## ACTIVITY
Could you give the number of lines in the entries below that contain the word "Left"? Only the number is wanted.

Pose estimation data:

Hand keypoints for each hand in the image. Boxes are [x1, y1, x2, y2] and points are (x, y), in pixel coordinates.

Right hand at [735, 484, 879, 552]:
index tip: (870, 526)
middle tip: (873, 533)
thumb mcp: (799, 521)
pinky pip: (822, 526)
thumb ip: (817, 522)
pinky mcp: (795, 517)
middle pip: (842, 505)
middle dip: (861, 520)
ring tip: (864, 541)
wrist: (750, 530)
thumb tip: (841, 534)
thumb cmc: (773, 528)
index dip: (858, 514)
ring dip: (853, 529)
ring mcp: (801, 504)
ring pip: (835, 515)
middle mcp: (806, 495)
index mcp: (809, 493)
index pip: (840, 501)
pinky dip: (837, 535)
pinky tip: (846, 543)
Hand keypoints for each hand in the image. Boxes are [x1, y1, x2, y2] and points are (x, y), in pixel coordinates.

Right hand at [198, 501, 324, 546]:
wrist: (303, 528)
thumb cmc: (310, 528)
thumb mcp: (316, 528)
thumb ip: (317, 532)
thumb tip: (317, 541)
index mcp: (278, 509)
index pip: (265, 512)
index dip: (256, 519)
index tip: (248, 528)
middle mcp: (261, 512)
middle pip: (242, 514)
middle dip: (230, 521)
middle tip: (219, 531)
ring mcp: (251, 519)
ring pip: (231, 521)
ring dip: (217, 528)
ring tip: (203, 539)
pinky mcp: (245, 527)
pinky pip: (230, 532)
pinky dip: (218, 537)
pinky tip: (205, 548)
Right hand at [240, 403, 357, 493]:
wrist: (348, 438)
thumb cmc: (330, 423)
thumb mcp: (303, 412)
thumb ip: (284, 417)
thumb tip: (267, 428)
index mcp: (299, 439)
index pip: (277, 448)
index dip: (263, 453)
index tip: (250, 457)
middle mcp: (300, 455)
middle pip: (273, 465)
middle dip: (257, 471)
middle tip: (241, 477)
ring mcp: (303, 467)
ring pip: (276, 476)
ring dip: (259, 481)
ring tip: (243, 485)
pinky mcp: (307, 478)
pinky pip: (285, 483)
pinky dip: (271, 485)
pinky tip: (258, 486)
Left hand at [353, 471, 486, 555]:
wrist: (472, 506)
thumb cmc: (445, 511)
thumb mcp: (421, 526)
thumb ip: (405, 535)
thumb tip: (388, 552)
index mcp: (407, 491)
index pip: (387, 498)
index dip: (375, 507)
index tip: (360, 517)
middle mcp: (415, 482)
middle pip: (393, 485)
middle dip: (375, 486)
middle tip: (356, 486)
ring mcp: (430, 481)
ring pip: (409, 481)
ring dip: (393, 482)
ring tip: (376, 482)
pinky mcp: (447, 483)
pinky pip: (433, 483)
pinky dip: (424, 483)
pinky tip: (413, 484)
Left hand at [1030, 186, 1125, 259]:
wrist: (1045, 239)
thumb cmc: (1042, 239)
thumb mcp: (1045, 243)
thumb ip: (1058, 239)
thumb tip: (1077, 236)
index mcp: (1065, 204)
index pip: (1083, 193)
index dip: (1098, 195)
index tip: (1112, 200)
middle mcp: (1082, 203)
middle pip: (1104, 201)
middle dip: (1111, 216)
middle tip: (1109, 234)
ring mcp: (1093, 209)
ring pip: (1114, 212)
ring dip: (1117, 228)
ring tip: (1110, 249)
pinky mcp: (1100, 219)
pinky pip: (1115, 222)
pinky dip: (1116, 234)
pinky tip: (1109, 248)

* * *

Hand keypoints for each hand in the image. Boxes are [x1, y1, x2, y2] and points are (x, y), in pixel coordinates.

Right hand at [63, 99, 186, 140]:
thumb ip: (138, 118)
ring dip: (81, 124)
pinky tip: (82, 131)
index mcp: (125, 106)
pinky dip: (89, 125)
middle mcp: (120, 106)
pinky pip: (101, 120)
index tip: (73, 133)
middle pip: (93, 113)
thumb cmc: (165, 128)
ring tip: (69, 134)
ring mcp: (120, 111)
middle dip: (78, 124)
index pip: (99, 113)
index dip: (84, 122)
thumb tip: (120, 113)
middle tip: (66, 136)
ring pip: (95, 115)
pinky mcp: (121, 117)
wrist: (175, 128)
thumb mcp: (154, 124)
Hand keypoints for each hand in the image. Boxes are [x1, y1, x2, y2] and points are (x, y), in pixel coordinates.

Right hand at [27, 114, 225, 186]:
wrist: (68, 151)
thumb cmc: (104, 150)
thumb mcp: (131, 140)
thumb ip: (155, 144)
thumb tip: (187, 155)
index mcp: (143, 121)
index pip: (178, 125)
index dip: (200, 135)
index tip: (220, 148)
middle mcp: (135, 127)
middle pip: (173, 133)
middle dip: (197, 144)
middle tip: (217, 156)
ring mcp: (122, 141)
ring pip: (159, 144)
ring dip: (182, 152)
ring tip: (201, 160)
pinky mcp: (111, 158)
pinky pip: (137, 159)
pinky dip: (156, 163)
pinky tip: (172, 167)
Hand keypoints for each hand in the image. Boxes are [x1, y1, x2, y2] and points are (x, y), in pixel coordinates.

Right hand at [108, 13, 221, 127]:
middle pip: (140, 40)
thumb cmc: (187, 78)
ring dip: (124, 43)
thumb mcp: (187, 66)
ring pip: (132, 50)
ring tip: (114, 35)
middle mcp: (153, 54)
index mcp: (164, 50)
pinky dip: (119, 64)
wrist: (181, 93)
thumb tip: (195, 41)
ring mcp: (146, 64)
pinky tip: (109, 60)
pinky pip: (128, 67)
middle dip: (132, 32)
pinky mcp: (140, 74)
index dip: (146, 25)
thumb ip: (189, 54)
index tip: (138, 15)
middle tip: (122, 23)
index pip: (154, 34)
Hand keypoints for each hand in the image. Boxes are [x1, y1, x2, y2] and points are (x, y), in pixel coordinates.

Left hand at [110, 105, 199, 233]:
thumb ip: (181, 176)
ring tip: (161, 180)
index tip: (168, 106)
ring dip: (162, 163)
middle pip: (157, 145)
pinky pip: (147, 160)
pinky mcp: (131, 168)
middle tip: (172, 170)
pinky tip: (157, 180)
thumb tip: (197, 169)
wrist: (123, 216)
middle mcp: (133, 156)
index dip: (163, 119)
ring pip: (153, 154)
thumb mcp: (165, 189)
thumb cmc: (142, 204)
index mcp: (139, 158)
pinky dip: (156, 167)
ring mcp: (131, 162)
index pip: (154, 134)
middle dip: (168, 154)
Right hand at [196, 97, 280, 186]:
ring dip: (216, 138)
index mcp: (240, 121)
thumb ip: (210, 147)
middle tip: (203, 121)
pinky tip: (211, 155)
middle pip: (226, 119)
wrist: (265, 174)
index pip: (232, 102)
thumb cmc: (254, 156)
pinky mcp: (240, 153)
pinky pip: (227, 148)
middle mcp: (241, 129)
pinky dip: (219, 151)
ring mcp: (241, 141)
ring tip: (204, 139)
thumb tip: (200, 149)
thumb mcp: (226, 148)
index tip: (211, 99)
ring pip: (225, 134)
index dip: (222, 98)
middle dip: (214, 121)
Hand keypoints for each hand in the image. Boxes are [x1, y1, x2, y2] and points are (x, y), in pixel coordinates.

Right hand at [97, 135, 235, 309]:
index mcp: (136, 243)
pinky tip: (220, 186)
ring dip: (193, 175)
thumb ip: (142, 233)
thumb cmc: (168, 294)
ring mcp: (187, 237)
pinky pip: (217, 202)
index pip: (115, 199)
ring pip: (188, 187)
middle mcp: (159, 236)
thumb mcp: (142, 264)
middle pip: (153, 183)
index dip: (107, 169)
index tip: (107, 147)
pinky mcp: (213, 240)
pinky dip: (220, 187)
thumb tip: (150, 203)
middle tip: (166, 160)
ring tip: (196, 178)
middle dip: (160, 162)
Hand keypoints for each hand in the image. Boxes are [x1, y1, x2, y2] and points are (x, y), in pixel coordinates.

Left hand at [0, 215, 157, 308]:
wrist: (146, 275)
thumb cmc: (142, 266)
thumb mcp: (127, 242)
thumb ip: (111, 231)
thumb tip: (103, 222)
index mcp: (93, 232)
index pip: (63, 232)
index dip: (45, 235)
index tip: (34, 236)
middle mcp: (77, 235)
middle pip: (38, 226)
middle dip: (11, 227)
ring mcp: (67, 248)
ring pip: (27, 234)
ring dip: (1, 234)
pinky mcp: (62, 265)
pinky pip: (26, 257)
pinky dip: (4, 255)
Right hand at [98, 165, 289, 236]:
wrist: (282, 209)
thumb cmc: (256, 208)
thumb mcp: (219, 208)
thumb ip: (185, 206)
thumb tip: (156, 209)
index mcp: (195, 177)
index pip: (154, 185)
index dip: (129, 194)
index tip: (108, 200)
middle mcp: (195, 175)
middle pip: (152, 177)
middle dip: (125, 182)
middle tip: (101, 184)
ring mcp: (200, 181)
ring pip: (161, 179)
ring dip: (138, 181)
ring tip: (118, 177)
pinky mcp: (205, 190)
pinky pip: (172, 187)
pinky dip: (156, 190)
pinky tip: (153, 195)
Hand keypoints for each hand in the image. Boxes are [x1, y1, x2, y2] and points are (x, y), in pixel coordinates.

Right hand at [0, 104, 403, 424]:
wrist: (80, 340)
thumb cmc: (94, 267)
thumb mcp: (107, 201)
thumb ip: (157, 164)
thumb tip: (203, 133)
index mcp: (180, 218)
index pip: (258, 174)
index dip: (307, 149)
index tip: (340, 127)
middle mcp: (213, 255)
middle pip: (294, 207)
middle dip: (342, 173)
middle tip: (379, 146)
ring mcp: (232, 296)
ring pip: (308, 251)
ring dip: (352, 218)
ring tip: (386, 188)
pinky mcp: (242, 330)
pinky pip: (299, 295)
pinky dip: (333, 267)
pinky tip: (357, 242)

* * *

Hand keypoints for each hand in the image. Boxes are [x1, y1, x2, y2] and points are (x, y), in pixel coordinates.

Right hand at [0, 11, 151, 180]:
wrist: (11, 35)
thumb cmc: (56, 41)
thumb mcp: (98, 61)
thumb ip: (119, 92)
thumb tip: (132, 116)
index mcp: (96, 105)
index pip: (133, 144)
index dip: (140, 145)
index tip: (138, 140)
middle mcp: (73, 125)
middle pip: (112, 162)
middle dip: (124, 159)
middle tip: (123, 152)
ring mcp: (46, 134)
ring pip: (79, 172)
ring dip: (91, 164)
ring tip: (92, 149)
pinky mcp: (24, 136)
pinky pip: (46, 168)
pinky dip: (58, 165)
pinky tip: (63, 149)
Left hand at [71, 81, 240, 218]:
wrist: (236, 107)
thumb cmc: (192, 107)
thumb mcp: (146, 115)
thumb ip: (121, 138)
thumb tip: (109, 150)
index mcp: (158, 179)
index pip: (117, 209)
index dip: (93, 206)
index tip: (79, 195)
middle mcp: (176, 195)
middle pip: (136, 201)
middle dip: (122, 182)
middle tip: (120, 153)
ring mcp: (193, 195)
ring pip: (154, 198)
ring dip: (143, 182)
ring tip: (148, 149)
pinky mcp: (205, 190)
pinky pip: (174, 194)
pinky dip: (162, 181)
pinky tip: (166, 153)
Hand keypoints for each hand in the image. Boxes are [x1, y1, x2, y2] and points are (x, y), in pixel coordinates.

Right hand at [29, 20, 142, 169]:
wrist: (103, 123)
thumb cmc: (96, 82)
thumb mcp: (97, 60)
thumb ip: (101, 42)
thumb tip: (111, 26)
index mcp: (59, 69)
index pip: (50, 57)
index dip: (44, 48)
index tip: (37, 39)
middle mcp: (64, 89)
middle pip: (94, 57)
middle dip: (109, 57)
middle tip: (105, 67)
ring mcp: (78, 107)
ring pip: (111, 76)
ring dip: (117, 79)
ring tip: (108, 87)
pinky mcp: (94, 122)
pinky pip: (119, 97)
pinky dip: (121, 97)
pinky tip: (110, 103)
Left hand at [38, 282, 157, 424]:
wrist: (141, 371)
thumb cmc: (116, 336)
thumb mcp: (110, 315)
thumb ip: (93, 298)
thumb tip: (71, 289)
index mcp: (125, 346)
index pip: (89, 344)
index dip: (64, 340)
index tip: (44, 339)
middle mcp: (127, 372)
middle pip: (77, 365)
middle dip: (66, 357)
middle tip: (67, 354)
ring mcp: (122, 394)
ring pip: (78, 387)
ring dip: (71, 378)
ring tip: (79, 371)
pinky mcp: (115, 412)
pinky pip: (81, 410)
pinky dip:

## RESULT OF THE TASK
6